米軍にとって東アジアにある基地は重要な存在
奥山)2つ目なのですが、アメリカのアジアに対するコミットメントはすさまじいものがあります。ものすごく投資をしているということです。1兆3000億ドルを既に直接投資もしているし、これはアジア全体ですが、中国、日本、韓国がアジア全体に投資している合計額よりも多いのです。
飯田)中国、日本、韓国を合わせた額よりも。
奥山)オーストラリア、日本、韓国は基地を持っています。横須賀には「第6号ドック」という、空母までメンテナンスできてしまうという、とんでもないドックがあります。米海軍が世界へ出て行くときに、韓国もそうですが、そこに基地を置いているということはとてもありがたいことです。そこからわざわざ退くということはあるのか。台湾にはもちろん基地を置いていませんが、アメリカの信頼性というところを考えると、アフガニスタンのように、アジアから撤退することはあり得ない。アメリカの世界展開における大黒柱が東アジアにあるということを考えると、信頼性が揺らぐわけがありません。
撤退したあとに反省するアメリカ~今後は東アジアに対するコミットメントを高めなければならない
奥山)3つ目の理由は、歴史が証明しているという話です。冷戦時代がありますけれど、アメリカが実際負けた、または引き分けとされているのは、ベトナム戦争、イランも革命を起こされて撤退しています。そして、朝鮮戦争などがあります。しかし、アメリカは負けたあとに猛烈に反省するのです。今回のアフガニスタンも選挙の争点になりますから、猛烈に反省すると思います。
飯田)撤退したあとに。
奥山)「このままではいけないよね」と切り替えが早いのです。おそらく「東アジアに対するコミットメントをしっかりやらなければいけない」、「取り組まなければいけない」という気持ちになると見てとれます。それは歴史が証明しています。
飯田)歴史が証明している。
奥山)まとめますと、理由としてはアフガニスタンとアジアは状況が違いますし、アジアへのコミットメントがすごい。

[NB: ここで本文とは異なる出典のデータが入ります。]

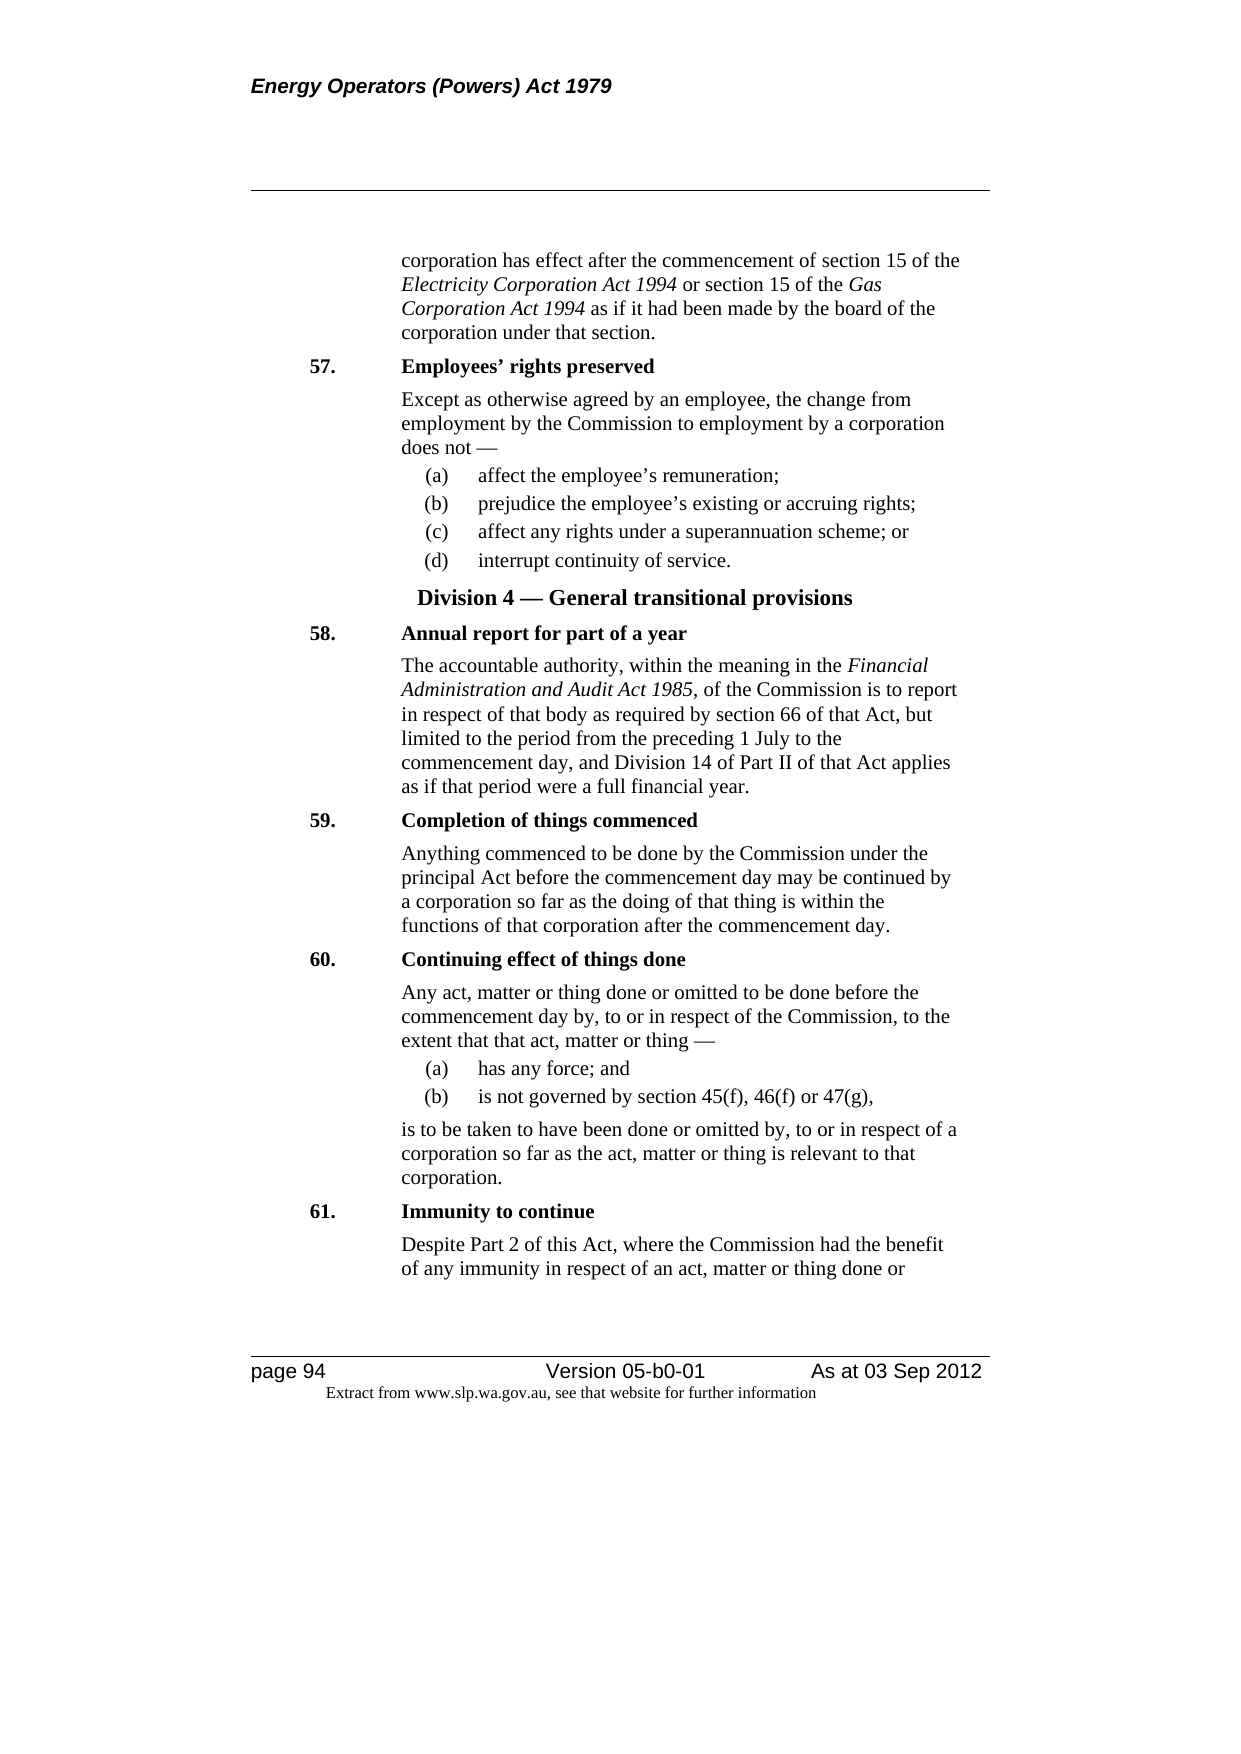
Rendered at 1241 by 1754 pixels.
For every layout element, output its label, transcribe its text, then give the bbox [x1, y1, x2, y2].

text Except as otherwise agreed by an employee, the change from employment by the Commission to employment by a corporation does not — [312, 387, 960, 459]
text (a) affect the employee’s remuneration; [389, 463, 960, 487]
text (d) interrupt continuity of service. [389, 548, 960, 572]
subtitle 57. Employees’ rights preserved [309, 354, 960, 378]
text Any act, matter or thing done or omitted to be done before the commencement day by, to or in respect of the Commission, to the extent that that act, matter or thing — [312, 979, 960, 1052]
subtitle Division 4 — General transitional provisions [309, 584, 960, 611]
text (a) has any force; and [389, 1056, 960, 1080]
text (b) prejudice the employee’s existing or accruing rights; [389, 491, 960, 515]
subtitle 58. Annual report for part of a year [309, 621, 960, 645]
text Anything commenced to be done by the Commission under the principal Act before the commencement day may be continued by a corporation so far as the doing of that thing is within the functions of that corporation after the commencement day. [312, 841, 960, 937]
text The accountable authority, within the meaning in the Financial Administration and Audit Act 1985, of the Commission is to report in respect of that body as required by section 66 of that Act, but limited to the period from the preceding 1 July to the commencement day, and Division 14 of Part II of that Act applies as if that period were a full financial year. [312, 653, 960, 798]
text (c) affect any rights under a superannuation scheme; or [389, 519, 960, 543]
text is to be taken to have been done or omitted by, to or in respect of a corporation so far as the act, matter or thing is relevant to that corporation. [312, 1117, 960, 1189]
text (b) is not governed by section 45(f), 46(f) or 47(g), [389, 1084, 960, 1108]
subtitle 59. Completion of things commenced [309, 808, 960, 832]
subtitle 60. Continuing effect of things done [309, 947, 960, 971]
subtitle 61. Immunity to continue [309, 1199, 960, 1223]
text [312, 1232, 960, 1280]
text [312, 247, 960, 344]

そして、歴史的にもアメリカは負けたり、危ない状況になったら反省して、「もう1回東アジアに取り組まなければいけない」となりますので、中国側の環球時報が言っているような、アメリカの信頼が失われるということについては、そんなに心配することではないと見ております。
今後日本には防衛力が求められる
飯田)アメリカとの信頼感というところで、「自助努力をしていないところは救わない」という発言がありましたけれども。
奥山)それは当然です。アフガニスタンの場合は、自助努力していると思われていた人たちが、実際には自助努力をしていなかったということです。「アフガニスタンを1つの国として我々が守って行くのだ」という現地の人がいないと、なかなか厳しい。日本の場合は完全にありますし、韓国もそれなりにある。台湾も、台湾人のアイデンティティがいま、「我々は台湾人であり、本土の人間とは違う」という意識が高まっています。それを中国側が打ち崩して行くのは厳しいのではないでしょうか。
飯田)なるほど。
奥山)日本はこれから防衛費増額という形になって、しっかり戦う姿勢を……戦いたくはないのですが、準備して行くことになります。中国側は今回のことをいいチャンスだと思い、アメリカの信頼性を落とす方向にプロパガンダを使って、宣伝戦的にやって行くことは間違いないので、我々はそれに惑わされないようにしなければいけないと思います。
日本の輸送機で日本大使館のアフガニスタン人職員を救出~菅政権にはプラスに
飯田)アフガニスタンの現地邦人、またそれに協力した人たちを救出するということで、自衛隊機を向かわせるということになりました。こういうことをやるのはメッセージになるわけですね。
奥山)航空自衛隊が行うとされる邦人救出という部分もですが、今回、金星だなと思っているのは、日本の輸送機で日本大使館で働いていたアフガニスタン人の職員も一緒に連れて帰るということです。日本には難民として入って来るのかも知れませんが、それを助けるということはすごいことです。アメリカは切り捨ててしまっている部分があるのですが、人道的な観点でも喜ばしいことだなと思います。菅政権には、プラスポイントになるのではないでしょうか。
飯田)日本国内よりも、国際的な評価が高いと。
奥山)高いと思いますね。現地の人はアメリカの場合、損切りをうまくできたという点では、彼らの戦略志向のすごさを見せつけている部分があるのですが、日本の場合、そのあとのケアもしている。素晴らしい決断だと思います。